Théâtre des Carmes André Benedetto : 6 place des Carmes. Du 7 et 26 juillet à 9h50 (relâche les jeudis 13 et 20 juillet). Mise en scène de Luca Franceschi et la direction artistique de Thierry Auzer. Durée 1h30 (dès 12 ans).
À l’origine il s’agit d’un roman bouleversant, d’une extrême densité de l’écrivain algérien Boualem Sansal publié en 2008 et maintes fois récompensé.
Roman traversé par la mort, les morts d’hier, les morts d’aujourd’hui et peut être aussi l’inquiétude des morts de demain.
Une fiction qui relie trois évènements dramatiques: la Shoah dont on ne parle pas en Algérie, les massacres perpétrés par le GIA dans les années 90 et la mainmise des fondamentalistes sur certaines cités des banlieues françaises.
Transposer au théâtre un texte aussi puissant est le défi qu’a relevé avec succès le metteur en scène Luca Franceschi. Grâce à une scénographie très efficace signée Thierry Auzer et au talent polyvalent des 6 comédiens de la Compagnie des Asphodèles du Colibri, l’histoire des deux frères Rachel et Malrich se déroule en une succession de tableaux emmenant le spectateur de lieu en lieu sans jamais le perdre.
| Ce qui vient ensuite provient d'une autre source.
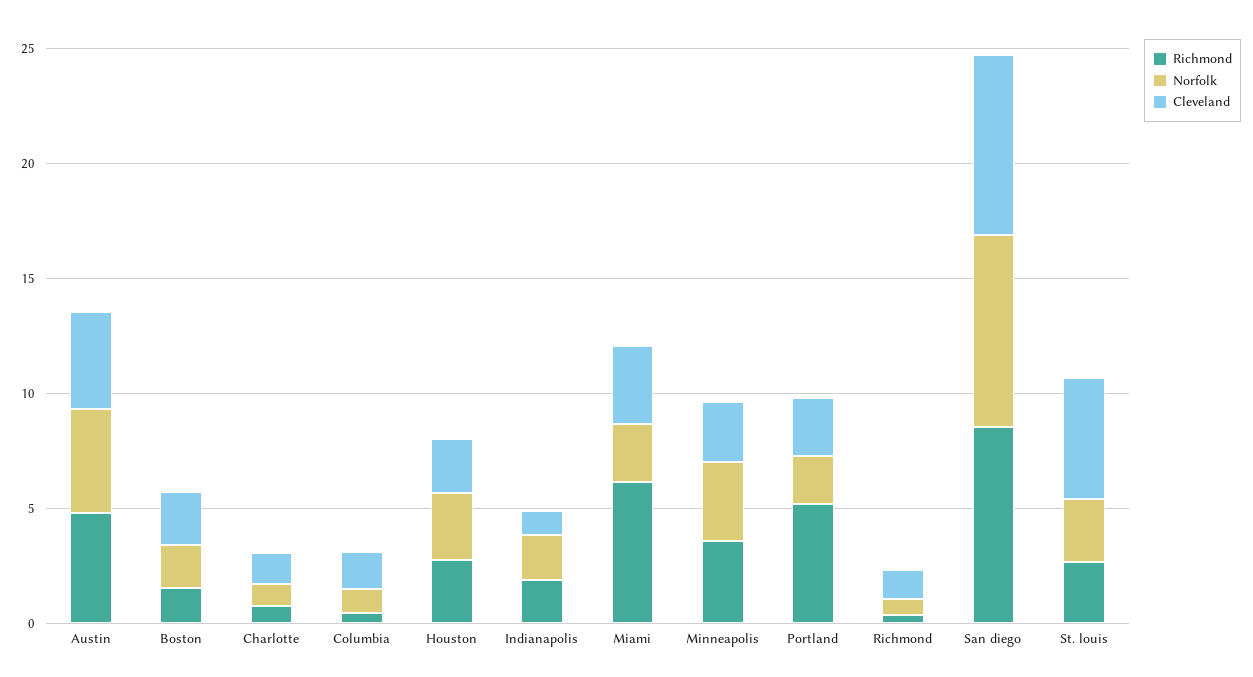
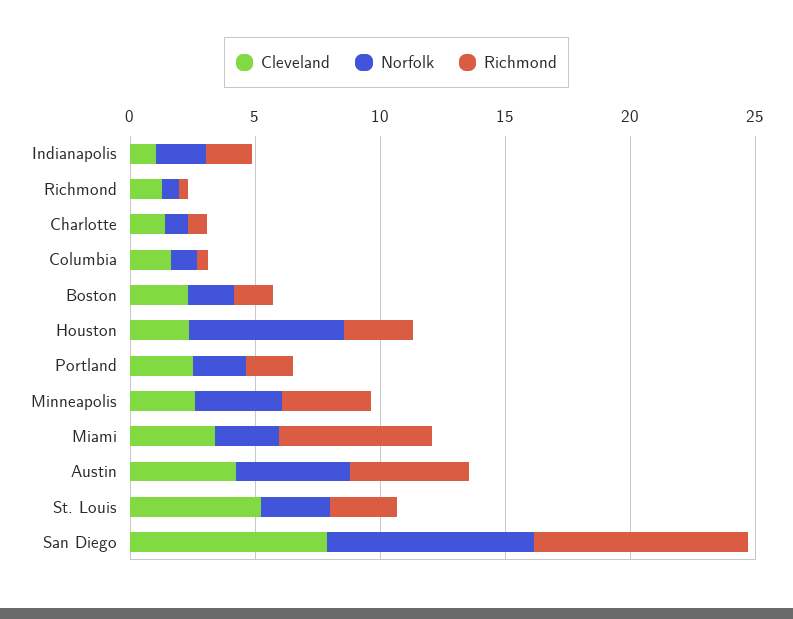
Norfolk, Houston: 3 -> 6
Richmond, Portland: 5 -> 2

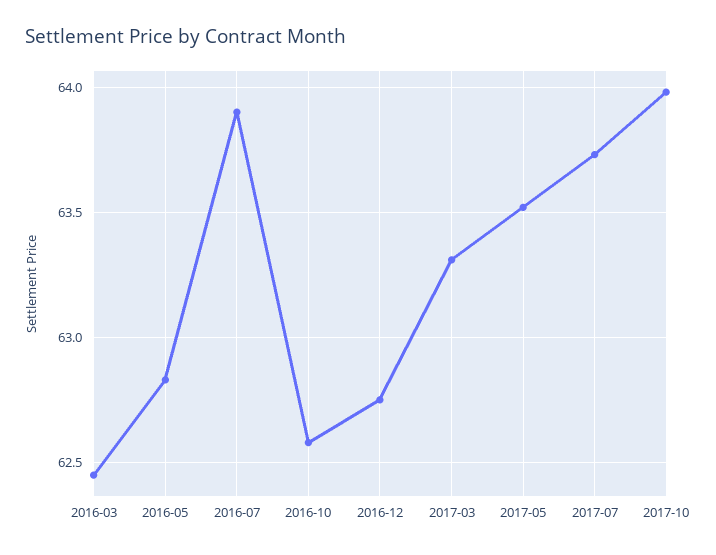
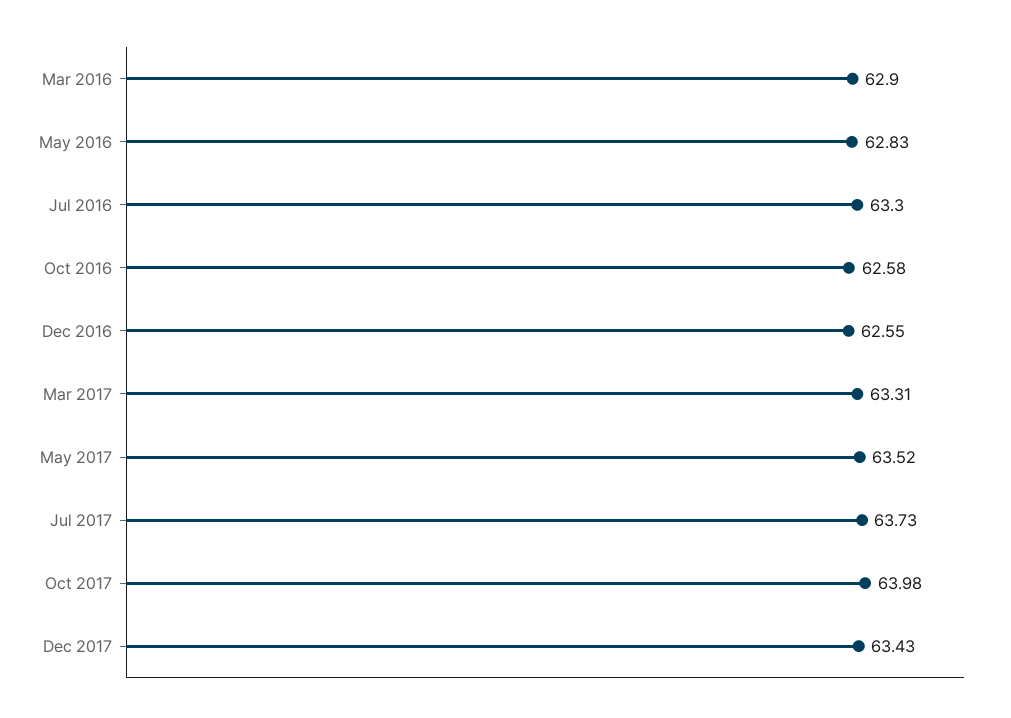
2016-03: 62.45 -> 62.9
2016-07: 63.9 -> 63.3
2016-12: 62.75 -> 62.55
Dec 2017: none -> 63.43

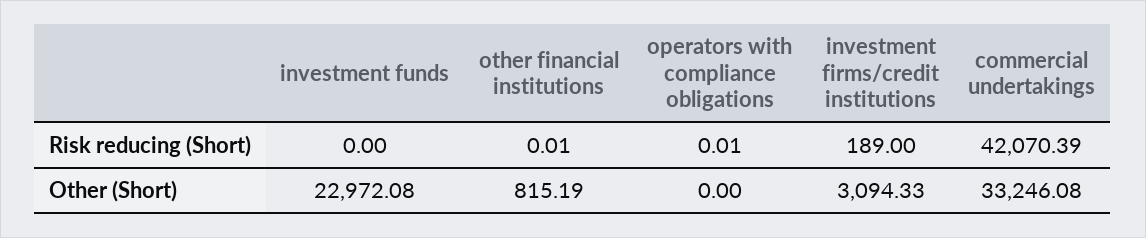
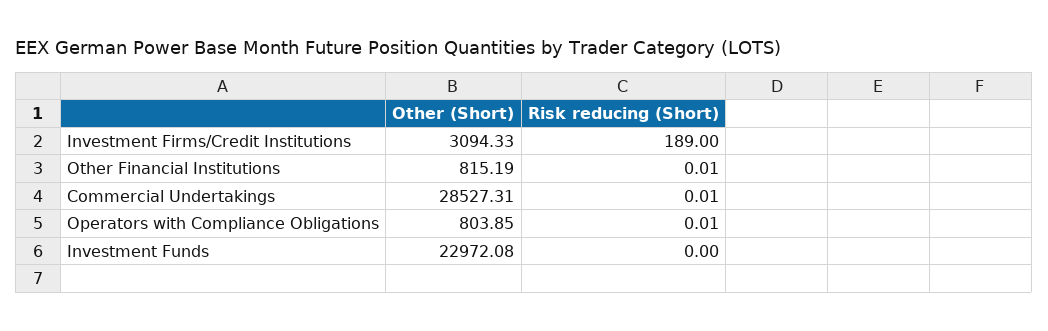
commercial undertakings, Risk reducing (Short): 42070.39 -> 0.01
operators with compliance obligations, Other (Short): 0 -> 803.85
commercial undertakings, Other (Short): 33246.08 -> 28527.31

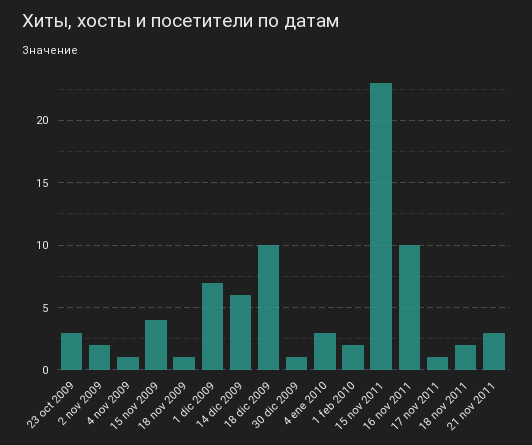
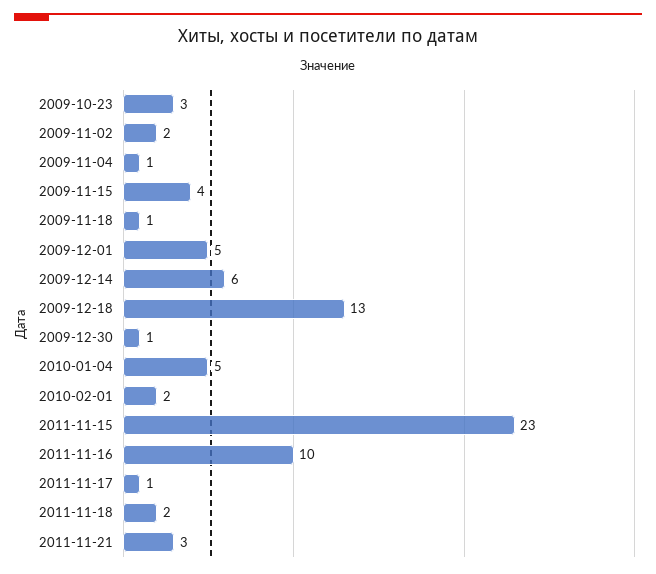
1 dic 2009: 7 -> 5
18 dic 2009: 10 -> 13
4 ene 2010: 3 -> 5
Nous sommes en 1996, la première scène s’ouvre sur le suicide du frère aîné Rachel qui laisse à son jeune frère Malrich un journal intime où il explique que durant deux années, il a mené une enquête sur leur père allemand Hans Schiller. Suite au massacre perpétré par le GIA de tout le village d’Aïn Deb où vivaient les parents, il va se recueillir sur la tombe de ses parents et découvre dans la maison d’enfance une valise contenant les traces accablantes du passé du père. Il va alors remonter le temps et retracer le parcours de ce père dont la vérité insoutenable va lui exploser à la figure. Ce bon père, haut dignitaire converti à l’islam et respecté de tous au village n’était ni plus ni moins qu’un ex officier nazi monstrueux. (le Bourreau devenu Juste?)
Le monde va s’effondrer pour Rachel, il va vouloir comprendre les origines du mal sans y parvenir. Endossant les crimes du père il va aller jusqu’à Auschwitz et ne survivra pas à l’horreur qu’il y découvre.
Deux journaux intimes vont s’imbriquer, celui de Rachel et celui de Malrich dans une alternance de lectures et de scènes jouées. Mort de Rachel qui va expier les fautes du père et rédemption de Malrich qui, dans une pulsion de vie, va crier la réalité à la face du monde.
Il faut voir ce spectacle car la question centrale est celle de la mémoire et le terrible poids du silence, est ce que le silence tue? Oui sans doute car le silence génère l’oubli, l’oubli génère l’ignorance, l’ignorance génère la peur, et la peur génère la haine.
Gardons cet espoir que le roman de Boualem Sansal, tout comme la pièce de Luca Franceschi contribuent à atteindre leurs destinataires.